(As prepared for delivery)
Good morning and welcome. I’m glad there is a good turnout of journalists.
Before I turn to the visit of the State Department’s Assistant Secretary Wess Mitchell and to policy issues, I would like to tell you about a series of fun events that highlight two things I care about – music and young people.
Next week, the U.S. Embassy in Cyprus will host a group of undergraduate musicians from the Georgia Institute of Technology. Georgia Tech, as it is known, is one of America’s top research universities. The Chamber Choir is made up entirely of university students, who are studying science, engineering and related fields – and have a passion for music. They sing American, gospel and classical music.
The students will spend a week in Cyprus. They will perform in various locales, visit schools and universities to teach and meet other young people, and will appear on local media. They will also perform a new piece by Greek Cypriot composer, Evis Sammoutis, who teaches in the United States at Ithaca College. The choir will hold two free public concerts in Nicosia on Thursday and Friday evenings. We hope the students’ presence leads to further cooperation between American and Cypriot institutions, and helps show off some of the unique aspects of U.S. higher education. If you would like more information, please check our website or Facebook page.
Now turning to the visit of Wess Mitchell…
Mitchell, Assistant Secretary for European and Eurasian Affairs, will visit Cyprus on Friday. His trip is part of a broader visit to the region, which includes stops in Pristina, Skopje, Belgrade, and Athens, as well as Nicosia. As the diplomat primarily responsible for implementing U.S. policy in Europe, he will discuss a wide variety of bilateral and regional topics. In Cyprus, he will discuss regional security issues, management of Eastern Mediterranean energy resources, bilateral relations, and the Cyprus Problem. It will be his first trip to Cyprus.
I know that many of you are especially interested in the hydrocarbons issue, so let me say a couple of words about that. The United States has consistently reiterated its support for the Republic of Cyprus’ right to develop its resources in its Exclusive Economic Zone. At the same time, we have noted that we believe the island’s oil and gas resources, like all of its resources, should be equitably shared between both communities in the context of an overall settlement. It is clear that a just and lasting settlement of the longstanding Cyprus Problem would greatly facilitate the development of the resources and would help ensure they benefit all Cypriots.

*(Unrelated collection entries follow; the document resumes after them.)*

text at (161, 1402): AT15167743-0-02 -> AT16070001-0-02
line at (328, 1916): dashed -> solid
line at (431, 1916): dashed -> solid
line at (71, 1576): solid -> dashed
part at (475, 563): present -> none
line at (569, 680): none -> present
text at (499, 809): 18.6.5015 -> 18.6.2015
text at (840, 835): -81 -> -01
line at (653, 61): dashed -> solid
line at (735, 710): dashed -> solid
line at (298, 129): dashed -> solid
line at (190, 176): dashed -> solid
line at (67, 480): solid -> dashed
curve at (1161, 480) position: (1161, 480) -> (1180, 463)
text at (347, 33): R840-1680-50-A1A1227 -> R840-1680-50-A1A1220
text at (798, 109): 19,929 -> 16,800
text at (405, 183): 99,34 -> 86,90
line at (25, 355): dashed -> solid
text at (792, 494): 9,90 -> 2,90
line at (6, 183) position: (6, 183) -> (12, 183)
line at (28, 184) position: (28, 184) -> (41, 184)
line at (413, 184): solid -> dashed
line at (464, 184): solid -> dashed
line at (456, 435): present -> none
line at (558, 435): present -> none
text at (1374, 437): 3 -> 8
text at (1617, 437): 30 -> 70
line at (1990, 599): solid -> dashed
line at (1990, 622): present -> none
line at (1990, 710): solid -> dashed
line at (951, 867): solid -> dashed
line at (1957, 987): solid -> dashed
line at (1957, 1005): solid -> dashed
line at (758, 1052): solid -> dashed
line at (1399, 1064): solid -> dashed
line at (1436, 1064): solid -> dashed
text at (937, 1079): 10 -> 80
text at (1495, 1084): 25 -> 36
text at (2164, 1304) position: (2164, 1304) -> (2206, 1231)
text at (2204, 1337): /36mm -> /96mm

In my long career as a diplomat—with a particular focus on economic issues—I have become familiar with the energy business and I know that it works according to long-term timelines and is influenced by many factors. Exploratory activities do not necessarily mean there is a find. Even if there is a deposit, it may not be possible or feasible to commercialize it. Even if the oil or gas can be extracted, prices—including the cost of transporting the product—may dictate waiting before entering the market. It often takes several years, even decades, before all the conditions are right for revenues to begin flowing. Political stability, economic growth, and regional security all play large roles in the sequencing of events.
I don’t want to sound pessimistic (because I am not) but I do want to inject some realism and experience into the topic. The discoveries in the Eastern Mediterranean are important. They can interconnect and integrate the region. They can reduce the dependence of individual countries on specific sources of energy and lead to increased economic and political cooperation. The resulting prosperity can strengthen democracies and bring much needed political and economic stability to the Eastern Mediterranean. They will also help diversify Europe’s energy supply and help meet the continent’s broader energy security needs. But it will take time for these benefits to accrue—if the finds are there and the conditions are right.
I sincerely hope that both sides use that time to find a way to resume negotiations to reunify the island as a bizonal, bicommunal federation. We believe that a great deal of progress was made by the leaders during the last round of negotiations and we continue to support Cypriot-led efforts, facilitated by the United Nations and supported by the international community, to bring about a settlement.
Now I will take a few questions. Please give your name and identify your outlet.